I’ve always suspected they would sit on the real data until the actual number of paid and valid enrollments got somewhere near the 7.1 million number Obama announced during his “mission accomplished” speech on April 1, at which point their media pals will quietly concede the April 1 numbers were false, but it doesn’t really matter any more. As with every other Obama scandal, the deceptions needed to “win” a news cycle quickly become old stories no one is supposed to care about, once their usefulness has expired.
The House Energy and Commerce Committee notes that they compiled their figures by doing exactly what the Administration told them to do:
For months, the committee and members of the press have urged the administration to provide rudimentary details about enrollment under the law, including information regarding the makeup of the risk pool and who had actually paid for their health care plans. Administration officials repeatedly insisted they were incapable of collating that data and that the insurance providers are the only ones with those details. The committee followed the administration’s suggestion and went directly to the insurance providers.
“In a sad reversal away from its vows of transparency, the Obama administration, from inside the Oval Office on down, has gone to extraordinary lengths to keep basic details of the health law from the public. Tired of receiving incomplete pictures of enrollment in the health care law, we went right to the source and found that the administration’s recent declarations of success may be unfounded,” commented full committee Chairman Fred Upton (R-MI). “We need a complete picture of how this law is working. We will continue to strive for transparency and hold the administration accountable for this law’s shortcomings and broken promises.”
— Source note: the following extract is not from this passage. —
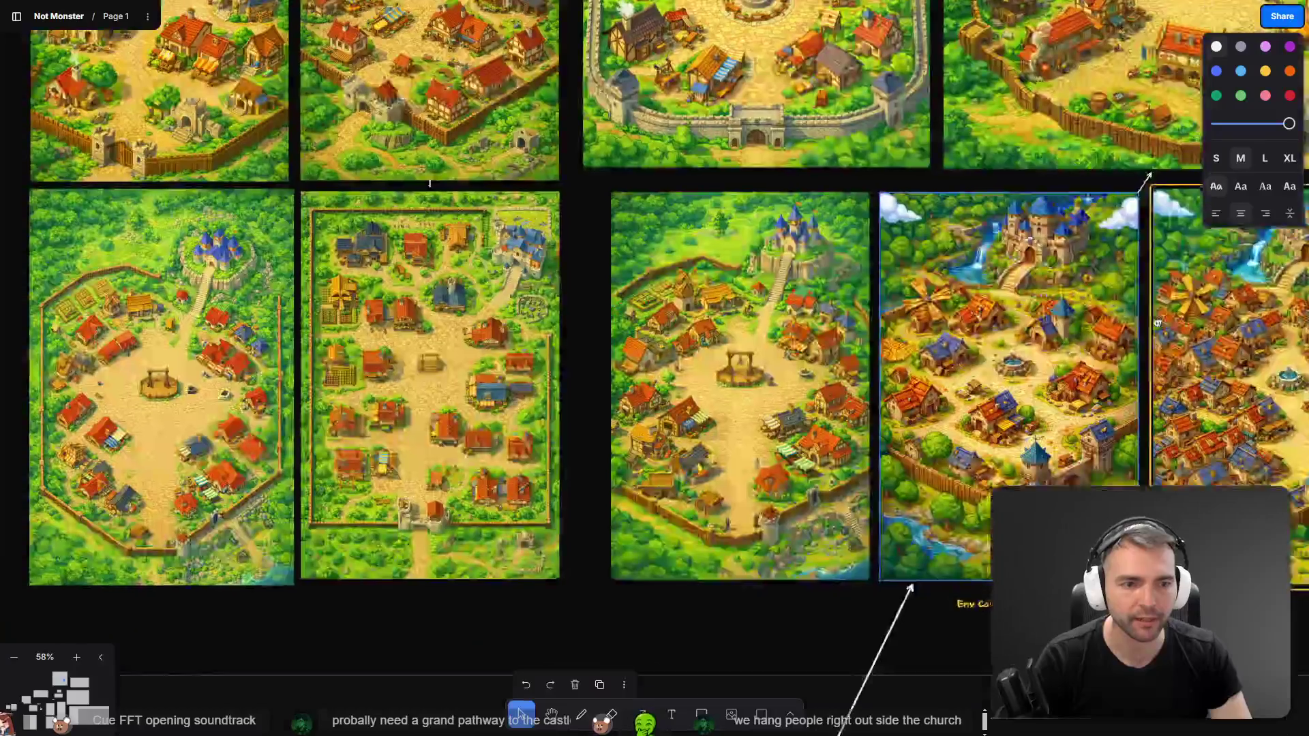
scroll(444, 259, up, 5)
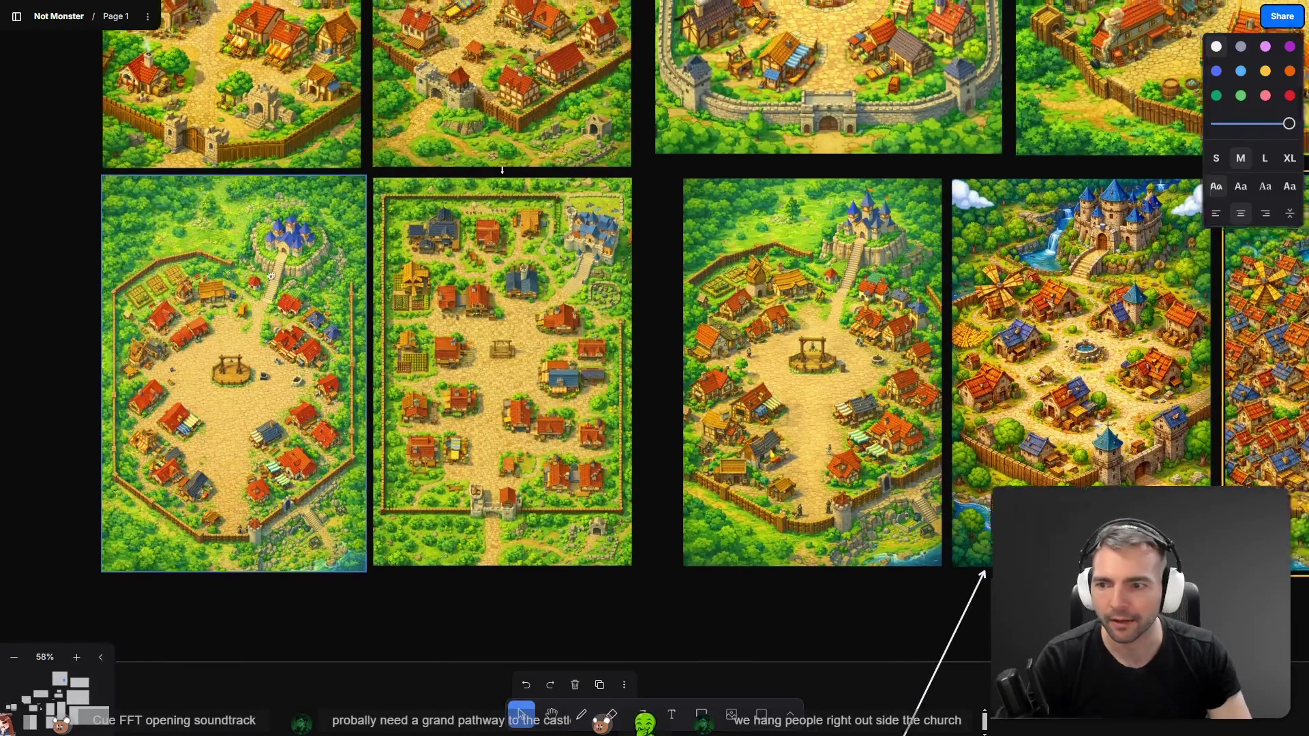
scroll(423, 280, up, 4)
Chairman Upton is being far too polite by calling this a “sad reversal” from Obama’s vows of transparency – when has he actually delivered any? Opacity, deception, and stonewalling are standard operating procedure on everything from Operation Fast and Furious, to Benghazi, to this ObamaCare propaganda. Tomorrow’s headlines are the only battlefield this Administration cares about. They trust their media allies to clean up behind them, bayoneting wounded deceptions to ensure nothing of yesterday’s narrative survives as the front line moves relentlessly forward.
If the percentages computed by this survey of insurance providers holds true after state and “surge” data are added, the actual number of valid ObamaCare policies as of April 1 would be less than 5.5 million. We’re also still obliged to estimate how many of these folks were previously uninsured, but if the 67 percent rate holds up for them too – insurance industry experts have always maintained that the previously uninsured have a worse rate for following through with initial payments – we could end up with less than a million previously uninsured buying coverage. That’s the number President Obama would have been “celebrating” if he hadn’t been lying when he said “if you like your plan, you can keep your plan, period.” That’s what these titanic sums of taxpayer money, coupled with severe damage to both American health care and the Constitutional relationship between citizens and the State, were expended to “achieve.” And the people who forced all this upon us still won’t be honest with the American people about what they have done.